++++ SOURCE EXTRACT
We can also highlight various cases in which the very foundations of
capitalist society relies on patriarchal structures:

· The free maintenance of salaried production tools (housekeeping, food, child care, emotional support)

· The creation of a category of under-paid workers

· The separation of individuals into families instead of collective or communitarian structures potentially harder to subjugate

· The exploitation of sexual frustration and using women as objects to create and maintain consumerist impulses.

These few examples show us that by confronting patriarchy, we have a
chance of undermining some of the structural underpinnings of capitalism.
The problem of anti-capitalist critique is that it constantly targets
external power structures. The interest of feminist critique, more
centred on the individual, is that it offers the tools necessary to
understand the mechanisms of oppression from inside and the way we
integrate and personally reproduce these systems of power and domination
in our social, intimate and daily relations, ranging from the manner in
which we express ourselves to our relation to technology. This doesn't
exclude the accuracy of class analysis (men/women or
proletariat/bourgeois) but enriches it with an indispensable
self-questioning (a process that we still have great difficulties to
accept and which surely explains, at least in part, systematic anger
rushes caused by feminist theories). The enemy which we usually try to
confront in the street is in fact also inside of everyone of us. Without
confronting patriarchal culture, we can destroy as many G8, world bank,
corporations and state summits as we want, we'll surely end up creating
all over again exactly the same types of social relations. You can't
change society without changing the individual, just as you can't start a
revolution without having already experienced different ways of life.

The emancipation of men?

The problem of patriarchy doesn't only relate to women's oppression and
anti-capitalist struggles. As men we can also analyse how much
patriarchal culture can also make us suffer and is in opposition to our
emancipation and the construction of different social relationships.
We're obviously actors/agents, but also often victims of constantly
needing to stay competitive, strong, of feeling the need to dominate
others even in our own ‘alternative’ spaces and collectives. But we're
usually afraid to question these attitudes, as they constitute our male
sense of selfworth and give us roles of power. We also suffer from a
sexual culture of inevitable masculine domination that is generally a
safeguard for the complementary structure of couples/family/state. To do
so, this culture bases our sexuality on violence, frustration, extremely
restrictive norms, and repression. To this regard, Reich and his book
‘Sexual Revolution’ still has some relevance. On this particular issue,
he shows that a deconstruction of masculinity could bring a great
potential to destroy capitalist society.
++++++++
COMPLETE THE FOLLOWING:
(1) In the passage on patriarchy and capitalism, why are men usually afraid to question their competitive and dominating attitudes? Answer in one to three sentences.
(2) Which book does the passage on patriarchy and capitalism say still has some relevance?
(3) Carry on the passage on patriarchy and capitalism from its last sentence.
++++ RECORD SET
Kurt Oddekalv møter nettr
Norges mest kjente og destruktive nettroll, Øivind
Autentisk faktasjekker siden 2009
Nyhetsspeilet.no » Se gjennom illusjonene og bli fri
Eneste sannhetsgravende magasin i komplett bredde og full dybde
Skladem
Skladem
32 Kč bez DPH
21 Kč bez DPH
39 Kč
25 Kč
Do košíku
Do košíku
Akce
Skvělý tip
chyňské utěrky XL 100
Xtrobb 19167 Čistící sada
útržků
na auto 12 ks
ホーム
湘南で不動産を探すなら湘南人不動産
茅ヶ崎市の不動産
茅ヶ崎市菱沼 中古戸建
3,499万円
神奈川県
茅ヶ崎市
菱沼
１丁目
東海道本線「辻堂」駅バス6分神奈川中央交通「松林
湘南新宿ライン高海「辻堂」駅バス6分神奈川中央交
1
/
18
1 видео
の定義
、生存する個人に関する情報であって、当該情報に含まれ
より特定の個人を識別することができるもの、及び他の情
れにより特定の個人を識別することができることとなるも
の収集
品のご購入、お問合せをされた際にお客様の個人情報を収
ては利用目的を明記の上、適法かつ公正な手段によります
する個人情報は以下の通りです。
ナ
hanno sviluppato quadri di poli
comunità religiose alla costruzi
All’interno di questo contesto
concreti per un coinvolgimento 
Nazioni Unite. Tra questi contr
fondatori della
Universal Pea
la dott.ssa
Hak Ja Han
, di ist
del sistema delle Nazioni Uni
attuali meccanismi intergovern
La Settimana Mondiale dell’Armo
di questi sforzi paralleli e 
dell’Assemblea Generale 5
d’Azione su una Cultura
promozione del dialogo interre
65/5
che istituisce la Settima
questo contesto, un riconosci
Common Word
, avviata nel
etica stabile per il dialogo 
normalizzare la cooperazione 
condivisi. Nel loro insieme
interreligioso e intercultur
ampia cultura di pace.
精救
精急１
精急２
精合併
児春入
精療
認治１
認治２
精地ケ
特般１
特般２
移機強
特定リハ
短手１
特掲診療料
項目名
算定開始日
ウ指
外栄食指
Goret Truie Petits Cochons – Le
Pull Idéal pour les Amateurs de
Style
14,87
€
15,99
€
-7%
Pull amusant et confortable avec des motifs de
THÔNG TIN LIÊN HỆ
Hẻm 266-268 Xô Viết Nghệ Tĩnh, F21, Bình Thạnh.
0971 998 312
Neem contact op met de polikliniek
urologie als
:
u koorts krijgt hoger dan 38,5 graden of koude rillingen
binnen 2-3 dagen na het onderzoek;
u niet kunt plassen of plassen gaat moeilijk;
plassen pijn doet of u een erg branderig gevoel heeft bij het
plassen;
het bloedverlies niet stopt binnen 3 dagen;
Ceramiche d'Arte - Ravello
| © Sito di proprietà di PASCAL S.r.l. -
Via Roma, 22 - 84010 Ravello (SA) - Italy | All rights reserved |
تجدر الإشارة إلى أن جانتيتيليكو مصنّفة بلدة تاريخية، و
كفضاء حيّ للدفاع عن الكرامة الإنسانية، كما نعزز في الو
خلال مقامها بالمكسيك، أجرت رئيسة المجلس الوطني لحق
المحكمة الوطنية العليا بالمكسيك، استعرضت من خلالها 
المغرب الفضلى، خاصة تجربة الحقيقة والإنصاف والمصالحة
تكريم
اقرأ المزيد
++++++++
RESULTS OF THE TASKS:
(1) Men are usually afraid to question these attitudes because the attitudes make up their male sense of self-worth and give them roles of power.

(2) Reich's book 'Sexual Revolution' still has some relevance.

(3)
Activism for men

Many of us, European activists, involved in various collectives, are
white, heterosexual, middle-class men. We've been educated to feel
strong, self-confident with our ideas and analyses, to be able to speak
loud and to fight to show that we're better than others. It makes us
skilled in the art of ‘meeting warfare’. We are capable in various highly
valued areas and specific technical fields such as building, repairing,
computer work. Other people, and especially women, generally suffer from
a cultural and educational background – even sometimes in left
middle-class intellectual families - which have prevented them from
acquiring these nice patriarchal tools. Some often feel disempowered in
the activist culture and it's ways of doing things that are supposed to
be so different. Many of them are quickly sick of it, others have great
difficulties to assert themselves inside it. Let's only give a few
examples of this patriarchal activism:

· In our actions and the mythology that we build around, we keep on
glorifying the most spectacular/confrontational aspects and the
situations in which male heroes can rise on the stage of activism. To
take a common example, we'll pay a lot more attention to the one who has
dropped the banner than to anyone who painted it. More care to the stones
thrown at cops than to the time spent talking about new repressive laws
with people in the street (which doesn't mean that we shouldn't drop
banner or throw more stones at cops, men and women together... it's
another debate).

· In many situations, we can feel a constant pressure to show how
courageous we are, how much we don’t give a shit about repression and are
ready for revenge, an eye for an eye and a tooth for a tooth. I'm
pro-direct action and I'm not against various strategies that include
what some would consider to be ‘violent,’ but not when it turns in a
contest of testosterone, that sometimes strategically blind us, and can
also quickly exclude many.

· Even if some types of methodologies are useful in their efficiency (if taken as reaching our goal with positive and equalitarian political methods and without alienating collectives and individuals), we should also be conscious that a typically masculine understanding of efficiency (meaning doing things as fast as possible by those who know best how to do them) disempowers and excludes many, especially women. We could say the same of our tendencies to compile as many spectacular events as we can instead of giving time for long-term and sometimes more efficient campaigns.

· The justifications that we always have to keep on doing things instead of others (“it will be less tiring, safer, better done”) often hide old sexist gallantry, be it in activist or more personal environments. We often give priority to technical discussions and fellowship between specialists without facilitating the participation of others (but rather to stay spectators).

· We're constantly developing relations of the type ‘I know better, I do better...’ where we mostly try to show that we are more radical, stronger, that we're right or that we were there, that we've been listened to, that we’ve been involved since a long time, that we made great sacrifices for the cause.

· Regarding the relationships in the anti-capitalist radical scene, I often wonder whether we're happy to see people doing good things and
changing the world together through various ways, or if we're in fact
sometimes secretly or openly eager to see other groups or collectives
stagnate or have difficulties. Do we sincerely want other people to do
cool things and help them to do so, or do we want to be seen as the most
prestigious?

· We sometimes end up reproducing party type politics (‘I agree with him because he's my friend’) hiding important and needed political debates (often pushed by oppressed minorities) for the sake of unity.

The examples described here could seem to be excessively negative and
critical, but many situations have shown how greatly they can paralyse
our movements on a large scale.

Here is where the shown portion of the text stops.